What’s Love Got to Do with It? Public Web Event to Highlight New Youth Justice Reforms/Recommendations for Biden Administration - Article Details
08Feb

What’s Love Got to Do with It? Public Web Event to Highlight New Youth Justice Reforms/Recommendations for Biden Administration

A unique public web event will highlight how a community-based, love-centered continuum of care can serve as an alternative to ineffective youth justice approaches that disproportionately harm Black and Brown youth. The virtual forum, Feb. 25, from 12 noon to 1:30 pm ET, will feature leading U.S. youth justice leaders and advocates and a young man who delivers transformative services that not long ago supported his community re-entry.

The virtual event aims to enhance understanding of the urgency of youth justice reform and lead to recommendations for the Biden-Harris Administration to champion.

Panelists include District of Columbia Department of Youth Rehabilitation Services (DYRS) Director Clinton Lacey, youth justice reform pioneer Carey Cockerell, New Jersey Institute for Social Justice Director of Community Engagement Retha Onitiri, and Raequan McIver, who spent four years incarcerated as a youth and now works with Washington DC young people as a Credible Messenger- mentor. Michael Umpierre, Director of the Center for Juvenile Justice Reform (CJJR) at Georgetown University's McCourt School of Public Policy, will moderate the discussion.

The discussion is the final of a three-part series, On the Road to Unlocked!: Investing in Our Children and Communities. The Social Justice Initiative at Bryn Mawr College (SJI), which utilizes its four pathways to co-create a just world for all, Youth Advocate Programs (YAP), Inc., which provides alternatives to youth incarceration, and National Human Services Assembly (NHSA) are the sponsors.

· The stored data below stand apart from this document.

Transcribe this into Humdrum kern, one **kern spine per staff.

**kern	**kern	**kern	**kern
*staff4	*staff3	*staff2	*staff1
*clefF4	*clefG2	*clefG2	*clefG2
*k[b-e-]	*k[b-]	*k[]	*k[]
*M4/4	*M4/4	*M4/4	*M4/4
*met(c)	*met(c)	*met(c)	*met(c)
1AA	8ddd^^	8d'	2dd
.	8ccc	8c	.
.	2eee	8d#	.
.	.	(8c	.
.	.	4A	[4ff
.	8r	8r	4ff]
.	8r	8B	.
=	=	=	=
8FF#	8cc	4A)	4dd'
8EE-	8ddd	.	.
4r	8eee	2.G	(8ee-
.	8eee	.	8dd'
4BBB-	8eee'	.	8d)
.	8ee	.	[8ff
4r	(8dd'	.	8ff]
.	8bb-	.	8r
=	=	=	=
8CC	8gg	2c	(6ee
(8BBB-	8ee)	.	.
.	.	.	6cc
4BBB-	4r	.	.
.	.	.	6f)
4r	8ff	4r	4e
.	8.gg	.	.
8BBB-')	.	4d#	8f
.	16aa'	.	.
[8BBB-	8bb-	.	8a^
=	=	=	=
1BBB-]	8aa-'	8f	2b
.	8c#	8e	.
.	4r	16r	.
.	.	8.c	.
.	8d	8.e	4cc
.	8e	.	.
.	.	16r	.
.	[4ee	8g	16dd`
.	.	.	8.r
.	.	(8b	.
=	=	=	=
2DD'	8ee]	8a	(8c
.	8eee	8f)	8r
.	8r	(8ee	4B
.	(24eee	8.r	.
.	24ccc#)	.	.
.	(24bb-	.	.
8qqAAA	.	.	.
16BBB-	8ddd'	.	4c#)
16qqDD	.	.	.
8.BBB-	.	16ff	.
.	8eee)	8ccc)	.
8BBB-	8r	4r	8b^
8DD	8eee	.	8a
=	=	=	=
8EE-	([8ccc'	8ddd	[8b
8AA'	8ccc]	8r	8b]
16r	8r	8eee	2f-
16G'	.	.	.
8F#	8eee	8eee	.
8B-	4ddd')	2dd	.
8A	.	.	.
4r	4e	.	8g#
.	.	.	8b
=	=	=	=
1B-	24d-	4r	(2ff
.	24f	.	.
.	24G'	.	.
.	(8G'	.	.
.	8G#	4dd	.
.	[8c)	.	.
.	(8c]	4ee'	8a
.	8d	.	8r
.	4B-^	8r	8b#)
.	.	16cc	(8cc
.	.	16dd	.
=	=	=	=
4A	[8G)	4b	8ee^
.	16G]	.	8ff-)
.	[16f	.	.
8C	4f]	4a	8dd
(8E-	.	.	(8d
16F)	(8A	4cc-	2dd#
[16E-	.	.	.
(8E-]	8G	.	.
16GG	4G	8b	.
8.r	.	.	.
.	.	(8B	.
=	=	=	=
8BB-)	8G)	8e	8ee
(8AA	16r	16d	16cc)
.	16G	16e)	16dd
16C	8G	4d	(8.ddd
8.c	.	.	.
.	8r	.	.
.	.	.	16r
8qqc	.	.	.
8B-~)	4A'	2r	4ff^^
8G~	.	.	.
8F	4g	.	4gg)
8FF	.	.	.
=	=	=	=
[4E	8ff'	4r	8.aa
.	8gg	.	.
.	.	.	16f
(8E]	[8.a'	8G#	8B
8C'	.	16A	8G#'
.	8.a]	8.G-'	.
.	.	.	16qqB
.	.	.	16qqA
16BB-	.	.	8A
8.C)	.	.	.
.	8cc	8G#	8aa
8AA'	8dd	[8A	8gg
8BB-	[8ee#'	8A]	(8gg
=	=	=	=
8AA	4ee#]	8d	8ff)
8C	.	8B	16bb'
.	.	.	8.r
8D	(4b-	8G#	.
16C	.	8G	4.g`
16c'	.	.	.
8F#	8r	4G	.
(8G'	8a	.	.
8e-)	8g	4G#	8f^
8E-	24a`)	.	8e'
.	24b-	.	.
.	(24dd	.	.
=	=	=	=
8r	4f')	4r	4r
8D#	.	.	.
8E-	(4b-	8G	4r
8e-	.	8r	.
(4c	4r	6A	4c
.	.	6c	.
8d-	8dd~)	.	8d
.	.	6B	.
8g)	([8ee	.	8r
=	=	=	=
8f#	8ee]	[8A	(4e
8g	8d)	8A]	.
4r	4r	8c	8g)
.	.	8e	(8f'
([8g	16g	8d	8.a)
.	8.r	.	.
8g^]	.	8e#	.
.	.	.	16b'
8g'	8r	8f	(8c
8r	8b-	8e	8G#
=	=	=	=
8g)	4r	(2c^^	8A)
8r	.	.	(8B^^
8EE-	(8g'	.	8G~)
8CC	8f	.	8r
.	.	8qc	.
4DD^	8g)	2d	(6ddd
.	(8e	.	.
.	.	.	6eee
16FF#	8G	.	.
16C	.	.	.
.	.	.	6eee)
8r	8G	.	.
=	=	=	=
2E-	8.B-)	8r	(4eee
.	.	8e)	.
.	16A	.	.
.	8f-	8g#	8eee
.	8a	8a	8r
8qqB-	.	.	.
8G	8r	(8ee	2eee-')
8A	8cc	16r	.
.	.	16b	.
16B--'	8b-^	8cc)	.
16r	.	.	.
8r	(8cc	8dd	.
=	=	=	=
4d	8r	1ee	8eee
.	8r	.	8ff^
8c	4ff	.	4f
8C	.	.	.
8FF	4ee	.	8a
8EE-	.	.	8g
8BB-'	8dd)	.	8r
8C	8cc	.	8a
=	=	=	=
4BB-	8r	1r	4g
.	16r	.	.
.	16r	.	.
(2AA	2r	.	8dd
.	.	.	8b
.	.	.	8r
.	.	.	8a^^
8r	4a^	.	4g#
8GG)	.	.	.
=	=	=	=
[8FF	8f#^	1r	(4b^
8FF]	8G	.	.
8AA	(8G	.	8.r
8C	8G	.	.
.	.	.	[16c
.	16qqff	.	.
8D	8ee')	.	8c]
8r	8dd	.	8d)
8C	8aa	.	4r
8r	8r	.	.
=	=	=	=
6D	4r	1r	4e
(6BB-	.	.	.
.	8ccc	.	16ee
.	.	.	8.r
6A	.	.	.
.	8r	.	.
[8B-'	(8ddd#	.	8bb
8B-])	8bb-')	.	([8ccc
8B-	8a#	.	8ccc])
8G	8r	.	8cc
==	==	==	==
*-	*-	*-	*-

More About the Presenters:

Carey Cockerell served more than 45 years as a youth justice leader at state and county levels before his recent retirement. His career included bringing significant systems change as Commissioner of the Kentucky Department of Juvenile Justice and Director of the Tarrant County Juvenile Probation Department.

Clinton Lacey is Director of the District of Columbia Department of Youth Rehabilitation Services (DYRS), DC’s cabinet-level juvenile justice agency. He has served as a youth justice systems leader and reformer for more than two decades. He was also a project manager with the W. Haywood Burns Institute, working across the nation with stakeholders engaged in addressing racial disparities in youth justice systems. As a director of the Youth Justice Program at Vera Institute of Justice, he oversaw a technical assistance project focused on the reform of New York State’s youth justice policies.

Retha Onitiri is the Director of Community Engagement at the New Jersey Institute for Social Justice. She leads the 150 Years is Enough campaign, which seeks to transform her state’s youth incarceration system into a community-based system of care by closing youth prisons and reinvesting in a community-based system of care. She is also building a coalition for change on issues related to criminal justice, economic mobility, and civic engagement.

Raequan McIver, now 23, moved frequently as a child and fell behind in school. By age eight, he struggled to read and began acting out. Arrested multiple times as a youth, he was in a secure facility at age 15 where he taught himself to read. Four years later, a Washington DC DYRS Credible Messenger supported his community re-entry. He helped McIver get a driver’s permit, a GED tutor, and in 2019, advocated for him to get a job as a Credible Messenger on his team.

Previous Unlocked! series presenters included CEO of the Children’s Defense Fund Rev. Dr. Starsky Wilson, who at the time served as president and CEO of the St. Louis, MO-based Deaconess Foundation, and Founding Director of Restorative Justice for Oakland Youth (RJOY) Dr. Fania Davis.

Please click this link to register to attend the virtual event.

Note: The virtual series is co-sponsored by Bryn Mawr College Graduate School of Social Work and Social Research (GSSWSR) for a maximum of 1.5 credit hours. Bryn Mawr College GSSWSR, as a CSWE accredited School of Social Work, is a pre-approved provider of continuing education for Social Workers, professional counselors, and marriage and family therapists in Pennsylvania and many other states.